Segundo Catarina Martins, o acordo da esquerda “não garante a transformação absoluta mas é um virar de página, um fim de ciclo”. “O grande desafio começa agora”, disse, sublinhando que o BE será a garantia do compromisso pelos salários, pela saúde e educação: “Havemos de ter um país um pouco mais justo e este Governo é só um começo”.
Alvo: Cavaco Silva
No rescaldo da indigitação do novo primeiro-ministro, os três partidos mais à esquerda uniram-se para atirar mais uma vez contra o Presidente da República, criticando o tempo que levou a decidir e até os termos escolhidos para o fazer. O mote foi dado pelo líder parlamentar comunista João Oliveira, que lembrou que Cavaco Silva preferiu referir-se à indigitação de Costa como “indicação”, sendo que não é esse o termo indicado na Constituição. “Não podemos deixar de assinalar que até nos termos a que se refere a essa indigitação o Presidente da República acaba por fugir às suas obrigações” constitucionais, criticou.
Passaram mais de 50 dias desde o dia das eleições até Costa ter sido indigitado e, para a esquerda, foi uma “perda de tempo”, como reafirmou Heloísa Apolónia, e a causa maior da criação de uma “crise política”, acrescentou João Oliveira. Mas, terminada a tarefa do Presidente, todos esperam que Cavaco saia de cena e não crie obstáculos à governação do PS e ao funcionamento da maioria de esquerda no Parlamento. Assim como assim, o Presidente “não tem competências nem funções governativas”, resumiu Catarina Martins, questionada pelos jornalistas sobre o necessário convívio institucional entre o Governo do PS e o Presidente da República.
Numa coisa todos concordam: a indigitação de Costa “é a derrota consumada da direita”, como disse João Oliveira, e é à volta disso que os três partidos se unem. Agora é tempo de “mudar de políticas” e colocar “para trás aquele que é já um passado e, no futuro, dar presente e esperança às pessoas”, disse a deputada ecologista.

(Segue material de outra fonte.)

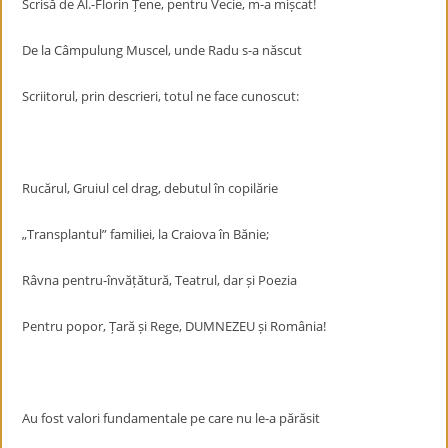
Scrisă de Al.-Florin Țene, pentru Vecie, m-a mișcat!
De la Câmpulung Muscel, unde Radu s-a născut
Scriitorul, prin descrieri, totul ne face cunoscut:
Rucărul, Gruiul cel drag, debutul în copilărie
„Transplantul” familiei, la Craiova în Bănie;
Râvna pentru-învățătură, Teatrul, dar și Poezia
Pentru popor, Țară și Rege, DUMNEZEU și România!
Au fost valori fundamentale pe care nu le-a părăsit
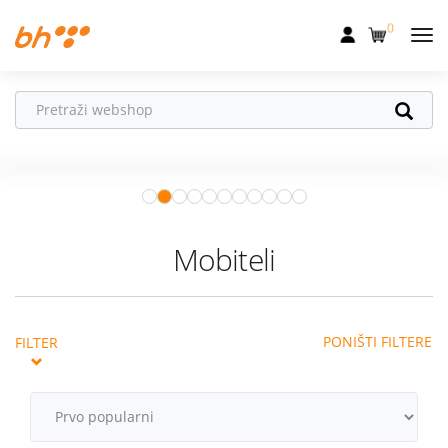
0
Mobilna
Fiksna
Ne propusti
HONOR poklone!
Internet
Uz
HONOR 600, 600 Pro i Magic 8
Pro
od 04.08.–31.08. očekuju te
Televizija
super pokloni!
Istraži ponudu
Dom
Mobiteli
Uređaji
Pogodnosti
PONIŠTI FILTERE
FILTER
Akcije
Podrška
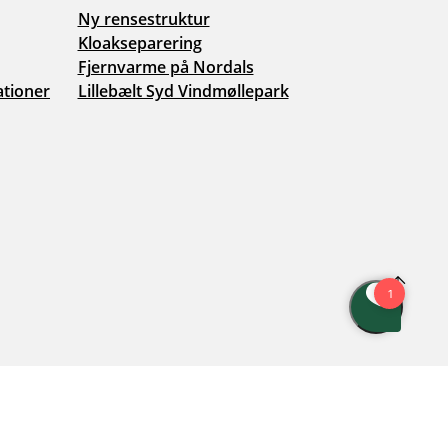
Ny rensestruktur
Kloakseparering
Fjernvarme på Nordals
ationer
Lillebælt Syd Vindmøllepark
istleblowerordning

Certo é que os parceiros de acordo para governação, que desde o primeiro dia se puseram de fora do eventual Executivo, não foram consultados pelo PS no que à composição do Governo diz respeito. Quem o disse foi Heloísa Apolónia, que admitiu que os Verdes não foram consultados sobre os nomes dos futuros ministros socialistas. Também Catarina Martins fugiu à pergunta, preferindo dizer que “o que é mais relevante” não são os nomes, mas sim “o compromisso político”. António Costa, no entanto, garantira, em recente entrevista à Visão, que iria informar os partidos de esquerda sobre os ministros que iria escolher.